We all know what a ripped 6-pack looks like… but did you know that, even if you have the most chiselled 6-pack, you can still have very poor core strength? The “core” muscles are different from your abdominal muscles. The core muscles sit deep and form a cylinder in your lower trunk. They include the deepest layer of spinal and abdominal muscles, along with the pelvic floor and the diaphragm (your breathing muscle at the base of your ribs). Pilates plays an incredible role in getting these deepest muscles firing and communicating with each other, to offer you complete support in all directions. With a strong focus on breathing to assist movement, muscle activation to stabilise the spine, and pelvic floor muscle control, the rest of your body can move more freely, as there is a stable centre to work from.
“A few well-designed movements, properly performed in a balanced sequence, are worth hours of doing sloppy calisthenics or forced contortion.” — Joseph Pilates
“Does Pilates require a lot of co-ordination?”
Yes!

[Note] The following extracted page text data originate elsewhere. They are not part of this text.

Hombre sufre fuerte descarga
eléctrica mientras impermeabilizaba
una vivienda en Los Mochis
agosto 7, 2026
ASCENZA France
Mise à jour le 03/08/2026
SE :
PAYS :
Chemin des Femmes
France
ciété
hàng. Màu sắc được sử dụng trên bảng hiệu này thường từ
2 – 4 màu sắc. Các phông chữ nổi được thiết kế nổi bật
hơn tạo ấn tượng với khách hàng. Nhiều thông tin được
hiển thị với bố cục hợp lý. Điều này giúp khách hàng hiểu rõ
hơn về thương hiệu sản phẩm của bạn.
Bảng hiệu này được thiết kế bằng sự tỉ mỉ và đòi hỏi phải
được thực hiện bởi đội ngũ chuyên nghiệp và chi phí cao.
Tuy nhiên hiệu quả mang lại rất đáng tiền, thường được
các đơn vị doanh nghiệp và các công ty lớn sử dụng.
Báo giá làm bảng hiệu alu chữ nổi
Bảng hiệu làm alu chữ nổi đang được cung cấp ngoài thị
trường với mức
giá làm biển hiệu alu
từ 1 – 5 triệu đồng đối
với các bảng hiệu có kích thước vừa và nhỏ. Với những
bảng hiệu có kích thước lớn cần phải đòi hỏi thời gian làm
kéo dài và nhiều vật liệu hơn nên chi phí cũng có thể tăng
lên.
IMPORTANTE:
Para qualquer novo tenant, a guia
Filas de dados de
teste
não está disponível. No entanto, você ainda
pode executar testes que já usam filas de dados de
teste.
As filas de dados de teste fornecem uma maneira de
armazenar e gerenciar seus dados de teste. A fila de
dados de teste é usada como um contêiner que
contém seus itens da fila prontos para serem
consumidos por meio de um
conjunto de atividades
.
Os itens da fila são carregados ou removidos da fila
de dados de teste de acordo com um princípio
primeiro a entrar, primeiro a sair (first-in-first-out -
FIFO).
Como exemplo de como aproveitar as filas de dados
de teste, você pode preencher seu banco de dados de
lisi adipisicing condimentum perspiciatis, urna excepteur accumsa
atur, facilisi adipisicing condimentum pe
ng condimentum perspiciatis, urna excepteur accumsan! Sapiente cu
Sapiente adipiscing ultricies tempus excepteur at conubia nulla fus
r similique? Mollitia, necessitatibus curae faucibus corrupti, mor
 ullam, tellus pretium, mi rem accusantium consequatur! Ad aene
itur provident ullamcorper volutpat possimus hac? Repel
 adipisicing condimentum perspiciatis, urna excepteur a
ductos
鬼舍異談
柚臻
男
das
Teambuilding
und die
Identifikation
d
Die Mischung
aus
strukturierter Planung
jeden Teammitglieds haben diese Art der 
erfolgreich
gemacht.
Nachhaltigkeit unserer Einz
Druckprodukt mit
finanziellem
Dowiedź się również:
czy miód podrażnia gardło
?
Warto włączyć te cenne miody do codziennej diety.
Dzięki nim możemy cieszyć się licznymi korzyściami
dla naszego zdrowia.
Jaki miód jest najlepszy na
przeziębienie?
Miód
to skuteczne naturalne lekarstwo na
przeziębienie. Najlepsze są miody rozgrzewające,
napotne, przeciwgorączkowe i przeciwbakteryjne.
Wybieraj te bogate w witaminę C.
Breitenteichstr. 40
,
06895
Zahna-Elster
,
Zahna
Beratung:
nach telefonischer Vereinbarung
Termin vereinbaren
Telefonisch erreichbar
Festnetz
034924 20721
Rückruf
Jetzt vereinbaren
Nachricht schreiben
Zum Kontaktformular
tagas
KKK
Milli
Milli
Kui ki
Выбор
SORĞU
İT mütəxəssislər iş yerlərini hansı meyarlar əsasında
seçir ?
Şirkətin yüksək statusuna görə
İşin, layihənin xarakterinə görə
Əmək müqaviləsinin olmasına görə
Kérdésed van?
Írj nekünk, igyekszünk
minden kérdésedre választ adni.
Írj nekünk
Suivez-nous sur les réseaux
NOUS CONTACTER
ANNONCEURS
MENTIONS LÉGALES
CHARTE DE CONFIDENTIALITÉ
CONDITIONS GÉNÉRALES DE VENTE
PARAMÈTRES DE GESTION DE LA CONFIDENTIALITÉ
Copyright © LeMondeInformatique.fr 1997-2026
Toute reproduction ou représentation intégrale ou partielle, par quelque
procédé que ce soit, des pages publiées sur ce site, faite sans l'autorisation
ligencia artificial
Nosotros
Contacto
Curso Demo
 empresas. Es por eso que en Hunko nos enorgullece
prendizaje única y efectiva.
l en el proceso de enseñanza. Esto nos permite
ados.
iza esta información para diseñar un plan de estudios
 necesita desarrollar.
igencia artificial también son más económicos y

Luckily for you, the expertise of your instructors allows this to be something you can build upon if you’re not sure where your left or right foot is! Although some Mat Pilates classes look relaxing (who doesn’t love lying down to exercise), your brain needs to be switched on in a Pilates class. You will be guided to connect your core muscles, breathe, lift your right leg in the air whilst your left leg is doing something completely different, and then if you’re lucky, we’ll throw in some arm movements to really challenge your stabilising muscles and co-ordination. Combined with the benefits of strengthening the smaller muscles closer to the joints, over time, members start moving with more body awareness and control, their proprioception improves, and they can step up to the progressions that are always layered into every great Pilates class.
So, whilst I can type out the longest blog post ever raving about the benefits of Pilates (there are heaps!), it is always best to try it in person. To feel those muscles you never knew you had engaged & firing, to feeling your co-ordination and flexibility improving week on week.